4.  Bloom Filter Implementation

    Ingredients: 1) array of n bits ( So n/|S| = # of bits per object in data set S)

 

                        2) k hash functions h1,…..,hk (k = small constant)

     Insert(x): for i = 1,2,…,k 

                       set A[h (x)]=1 (whether or not bit already set to 1)

     Lookup(x): return true if A[hi(x)] = 1 for every I = 1,2,….,k.

     Note: no false negatives. (if x was inserted, Lookup (x) guaranteed to succeed)

               But false positive if all k hi(x)’s already set to 1 by other insertions.

 

5.  Heuristic Analysis

     Intuition: should be a trade-off between space and error (false positive) probability.
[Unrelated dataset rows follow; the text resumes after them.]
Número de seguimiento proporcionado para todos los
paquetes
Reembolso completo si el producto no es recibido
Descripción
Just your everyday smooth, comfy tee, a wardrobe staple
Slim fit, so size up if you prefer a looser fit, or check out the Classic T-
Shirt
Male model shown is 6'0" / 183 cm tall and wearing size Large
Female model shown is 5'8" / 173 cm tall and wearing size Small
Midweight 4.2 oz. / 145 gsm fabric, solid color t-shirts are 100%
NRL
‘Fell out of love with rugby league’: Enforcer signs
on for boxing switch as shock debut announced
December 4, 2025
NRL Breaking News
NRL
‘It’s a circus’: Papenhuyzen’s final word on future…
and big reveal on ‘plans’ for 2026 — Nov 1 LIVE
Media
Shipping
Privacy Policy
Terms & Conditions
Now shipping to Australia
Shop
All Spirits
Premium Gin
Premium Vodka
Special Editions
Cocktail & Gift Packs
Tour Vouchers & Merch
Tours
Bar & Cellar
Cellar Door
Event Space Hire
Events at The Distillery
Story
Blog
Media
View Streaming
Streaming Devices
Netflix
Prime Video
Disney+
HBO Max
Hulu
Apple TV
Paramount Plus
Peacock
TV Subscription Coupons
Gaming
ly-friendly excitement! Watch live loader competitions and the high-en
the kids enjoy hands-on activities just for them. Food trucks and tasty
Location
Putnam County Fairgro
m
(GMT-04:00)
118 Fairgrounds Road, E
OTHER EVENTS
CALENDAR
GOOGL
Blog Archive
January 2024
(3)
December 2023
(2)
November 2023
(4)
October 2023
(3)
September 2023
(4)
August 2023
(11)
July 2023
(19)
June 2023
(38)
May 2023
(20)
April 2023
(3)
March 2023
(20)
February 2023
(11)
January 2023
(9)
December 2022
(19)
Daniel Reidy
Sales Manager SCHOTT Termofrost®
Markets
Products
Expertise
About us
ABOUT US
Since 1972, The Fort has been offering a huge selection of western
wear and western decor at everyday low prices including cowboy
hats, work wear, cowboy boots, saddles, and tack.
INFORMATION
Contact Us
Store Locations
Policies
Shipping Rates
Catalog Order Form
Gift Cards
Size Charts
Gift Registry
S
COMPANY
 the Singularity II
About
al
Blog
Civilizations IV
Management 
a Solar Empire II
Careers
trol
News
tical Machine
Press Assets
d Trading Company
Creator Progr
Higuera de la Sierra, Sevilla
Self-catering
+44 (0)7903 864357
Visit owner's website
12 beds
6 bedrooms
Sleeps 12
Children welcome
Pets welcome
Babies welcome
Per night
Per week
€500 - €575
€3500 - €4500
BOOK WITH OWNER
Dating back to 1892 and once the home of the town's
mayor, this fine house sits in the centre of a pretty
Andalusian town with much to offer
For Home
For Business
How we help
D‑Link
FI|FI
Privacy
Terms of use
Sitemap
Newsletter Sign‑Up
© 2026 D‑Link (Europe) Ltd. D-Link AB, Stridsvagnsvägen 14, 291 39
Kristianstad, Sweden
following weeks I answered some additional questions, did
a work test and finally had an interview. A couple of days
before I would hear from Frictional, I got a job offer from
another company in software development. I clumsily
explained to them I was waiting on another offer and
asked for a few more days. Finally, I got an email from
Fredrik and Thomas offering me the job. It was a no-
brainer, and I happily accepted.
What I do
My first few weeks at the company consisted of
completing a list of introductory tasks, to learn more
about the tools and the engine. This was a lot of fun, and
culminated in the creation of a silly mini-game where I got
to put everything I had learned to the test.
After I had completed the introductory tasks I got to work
     Assume: all hi(x)’s uniformly random and independent (across different i’s and x’s).

     Setup: n bits, insert data set S into bloom filter.

     Note: for each bit of A, the probability it’s been set to 1 is (under above assumption):

       1- (1- 1/n) ^ (|S|k) <= 1- e^ (-|S|k/n) = 1- e^(-k/b),  b is the number of bits used per object

       So under assumption, for x not in S, false positive probability is <=(1- e^(-k/b)) ^ k

        For fixed b, error rate is minimized by setting k to about (ln2)b 

        So the min error rate is about 1/2 ^((ln2) b) or b is about 1.44 log2 (1/min error rate)

     Example: with b = 8, choose k = 5 or 6 , error probability only approximately 2%.